Goal:
Count how many lines of the records below contain the string "makeQuery", treating uppercase and lowercase as different, and give only that number.

[Extracted data entries]
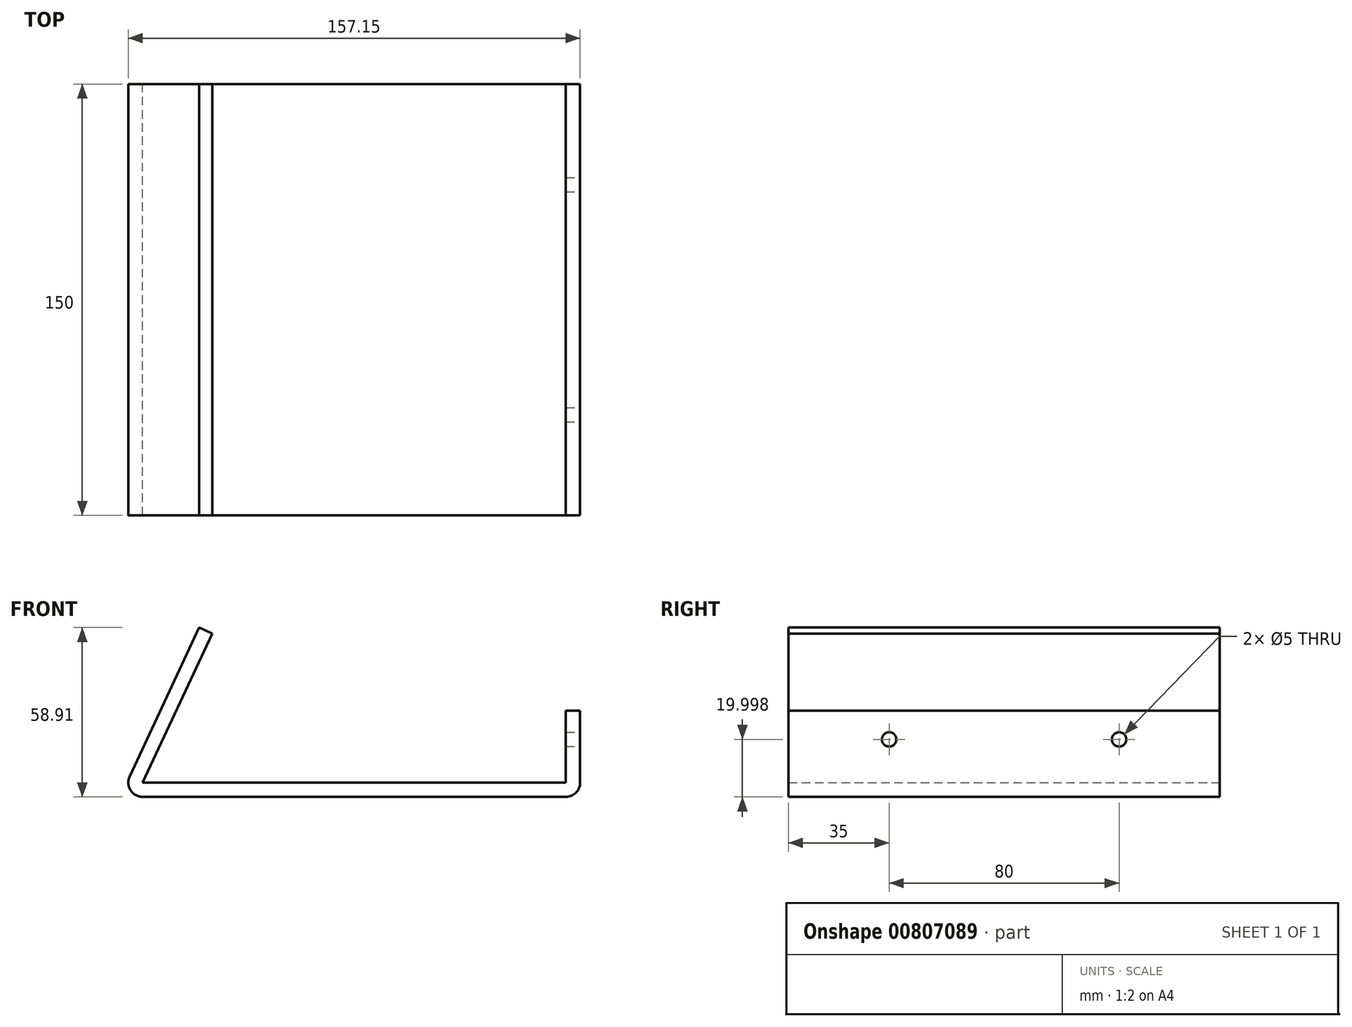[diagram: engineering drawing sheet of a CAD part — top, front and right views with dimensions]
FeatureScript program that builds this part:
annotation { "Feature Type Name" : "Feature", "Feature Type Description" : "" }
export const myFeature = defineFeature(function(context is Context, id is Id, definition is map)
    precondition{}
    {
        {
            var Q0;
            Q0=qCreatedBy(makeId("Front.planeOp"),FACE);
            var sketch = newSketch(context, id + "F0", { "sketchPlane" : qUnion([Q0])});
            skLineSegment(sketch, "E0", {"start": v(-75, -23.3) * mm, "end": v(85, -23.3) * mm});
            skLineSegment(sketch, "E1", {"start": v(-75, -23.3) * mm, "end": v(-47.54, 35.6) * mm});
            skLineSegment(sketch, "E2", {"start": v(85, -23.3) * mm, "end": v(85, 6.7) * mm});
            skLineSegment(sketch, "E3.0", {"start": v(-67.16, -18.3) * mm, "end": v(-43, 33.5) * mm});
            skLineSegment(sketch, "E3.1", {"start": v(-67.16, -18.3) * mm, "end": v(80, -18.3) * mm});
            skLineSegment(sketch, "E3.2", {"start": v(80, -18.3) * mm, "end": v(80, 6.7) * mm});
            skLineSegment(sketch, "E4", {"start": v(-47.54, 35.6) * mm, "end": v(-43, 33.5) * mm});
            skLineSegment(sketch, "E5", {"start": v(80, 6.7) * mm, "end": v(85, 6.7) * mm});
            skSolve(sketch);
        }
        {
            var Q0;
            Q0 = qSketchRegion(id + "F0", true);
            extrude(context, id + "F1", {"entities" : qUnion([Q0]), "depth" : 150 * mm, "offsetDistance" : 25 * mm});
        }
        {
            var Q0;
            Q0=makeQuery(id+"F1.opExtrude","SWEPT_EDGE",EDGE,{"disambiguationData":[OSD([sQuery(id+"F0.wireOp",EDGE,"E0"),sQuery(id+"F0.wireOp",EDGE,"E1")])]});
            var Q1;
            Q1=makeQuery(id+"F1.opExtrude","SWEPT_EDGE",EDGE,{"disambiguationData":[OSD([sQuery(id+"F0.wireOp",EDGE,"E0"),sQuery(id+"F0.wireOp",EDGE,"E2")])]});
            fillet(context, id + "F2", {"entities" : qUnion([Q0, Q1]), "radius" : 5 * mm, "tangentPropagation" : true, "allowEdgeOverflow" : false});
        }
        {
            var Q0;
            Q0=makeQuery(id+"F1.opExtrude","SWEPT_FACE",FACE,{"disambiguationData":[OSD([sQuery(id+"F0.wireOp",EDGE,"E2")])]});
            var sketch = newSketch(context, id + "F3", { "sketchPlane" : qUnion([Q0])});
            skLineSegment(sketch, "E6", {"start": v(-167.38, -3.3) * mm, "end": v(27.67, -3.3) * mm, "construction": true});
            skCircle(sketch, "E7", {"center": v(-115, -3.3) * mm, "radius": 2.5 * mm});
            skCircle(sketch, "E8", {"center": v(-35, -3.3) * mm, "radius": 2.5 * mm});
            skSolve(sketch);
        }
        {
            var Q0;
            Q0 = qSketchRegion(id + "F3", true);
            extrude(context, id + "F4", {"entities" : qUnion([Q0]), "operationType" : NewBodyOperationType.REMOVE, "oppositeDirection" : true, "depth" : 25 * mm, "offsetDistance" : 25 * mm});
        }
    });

Exercise output:
3